Mais la visite d’une chirurgienne va le faire sortir de cette dimension un peu triste et lui faire reprendre du poil de la bête grâce à une idée qui va faire son chemin : rendre le cannibalisme possible, en s’appuyant d’abord sur des donneurs volontaires (moyennant finances, cela va sans dire) et des consommateurs au fait de ce qui pourrait devenir une nouvelle mode.

Car voyez-vous, et cela en dit long sur le degré de civilisation que notre Nation pense avoir atteint, l’anthropophagie n’est ni envisagée, ni punie en tant que telle dans nos textes de loi ; elle est juste considérée comme une circonstance aggravante dans un cadre criminel.

Alors qu’il se sentait un peu frileux dans les premiers temps – et on le serait à moins – Jérôme finit par penser que cela est une vraie opportunité de développer quelque chose d’innovants et de bousculer les lignes. De son expérience précédente, il connait les leviers qui permettront à l’activité de devenir rentable par appui sur son réseau de patrons.

Rapidement, la situation deviendra compliquée et hors de contrôle.

Un récit empreint de cynisme…

Comme pour l’Homme-Canon, nous voyons ici tout un pan de notre société mise en lumière. Difficile de dire dans quelle mesure Christophe voulait faire passer certains messages – rappelez vous que, comme il l’a expliqué dans l’interview – la morale dépend aussi du lecteur.

Toujours est-il que j’y ai lu une critique de la société de consommation en premier lieu, de façon relativement évidente. Jérôme et Edwige ont la volonté de créer LE produit de demain s’affranchissant comme d’autres grandes entreprises de la morale mais aussi des lois des pays.

Heureusement il règne ici une franche camaraderie et un consensus marchand qui garantissent la tendreté des tissus.

Car le cynisme réside dans l’interprétation que nous pouvons faire des lois et des règles de vie, comme le montre cette réflexion sur le caractère légal de l’anthropophagie tant qu’elle n’est pas qu’une partie d’un acte criminel. Cette lecture est celle de nombreux groupes qui se cachent derrière l’interprétation de la loi pour permettre d’agir d’une façon qui n’est sans nul doute possible moralement discutable.

Autre axe de réflexion aussi que nous propose l’auteur concernant le côté “libre choix” : nous constatons rapidement que les volontaires à la donation ont tous une particularité commune… Ils ont des besoins financiers : difficile de parler de libre arbitre lorsque la situation financière et la survie du foyer peuvent se trouver améliorée par le don d’une partie de son corps. Alors qu’à l’autre bout, les seul·e·s à pouvoir profiter de cette nouvelle alimentation font partie d’une classe aisée.

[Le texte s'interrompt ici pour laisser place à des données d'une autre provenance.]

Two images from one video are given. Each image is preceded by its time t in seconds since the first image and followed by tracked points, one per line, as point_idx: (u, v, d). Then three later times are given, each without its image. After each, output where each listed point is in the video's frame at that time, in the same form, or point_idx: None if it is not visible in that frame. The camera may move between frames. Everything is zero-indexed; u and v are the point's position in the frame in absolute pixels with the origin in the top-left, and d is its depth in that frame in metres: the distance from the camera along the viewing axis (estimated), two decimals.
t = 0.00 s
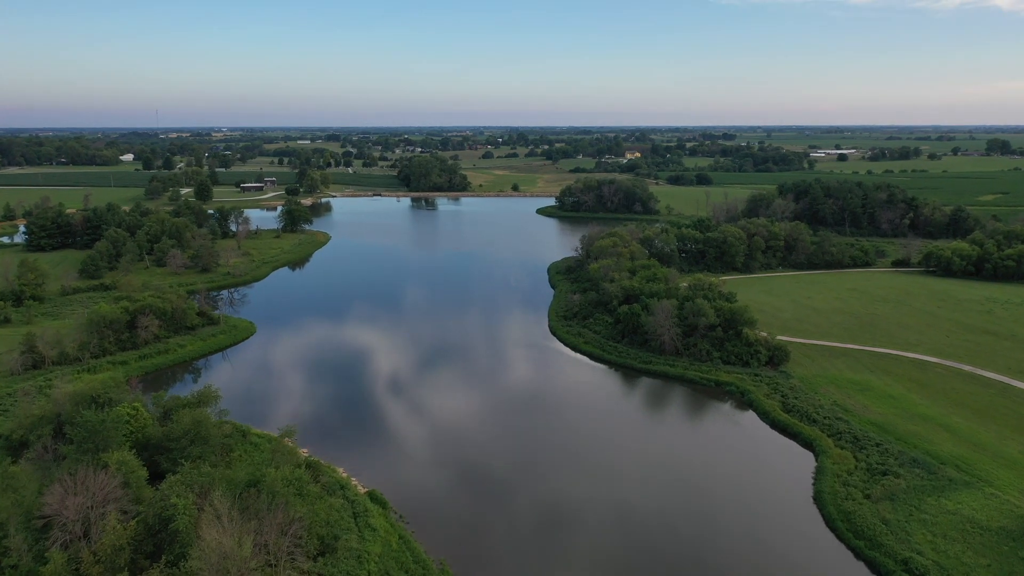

Dernier axe dont je voudrais parler – et qui m’a semblé ressortir – est bien entendu notre rapport à la viande. Beaucoup de discussion tourne autour de notre dépendance à la viande (ici humaine mais la transposition est ici facile à faire) que ce soit en terme de traitement de l’animal à l’origine (un bon traitement permet une viande de meilleure qualité) ou encore du moyen de s’en détacher (et là je vous laisse découvrir la vision de Christophe)

En conclusion, ce nouveau roman-dialogué amène une vraie réflexion sur notre société de consommation et notre rapport à l’alimentation carnée, dans une forme originale et toujours avec ce ton humoristique et cinglant qui était déjà présent dans L’Homme-Canon.

Je suis sûr que l’auteur saura trouver de nouvelles thématiques pour aller au-delà des 3 titres qu’il envisageait, et si c’est le cas, cela présage de bons moments de lectures.

A noter que pour certains aspects (et notamment rapport à l’animal que nous mangeons), cela m’a fait penser à Macha ou le IVème Reich de Jaroslav Melnik.

Carnum est un des deux titres mis en avant par Au Diable Vauvert dans le cadre du mois de l’imaginaire… et à juste titre !

Au Diable Vauvert (6 octobre 2022) – 188 pages – 18,50 € – 9791030705560

Certains qu’il y a une place en 2022 pour un cannibalisme librement consenti, une chirurgienne et un entrepreneur de renom décident de commercialiser de la viande humaine.
Denrée fort addictive, sa consommation va rapidement menacer l’équilibre d’une humanité déjà vacillante.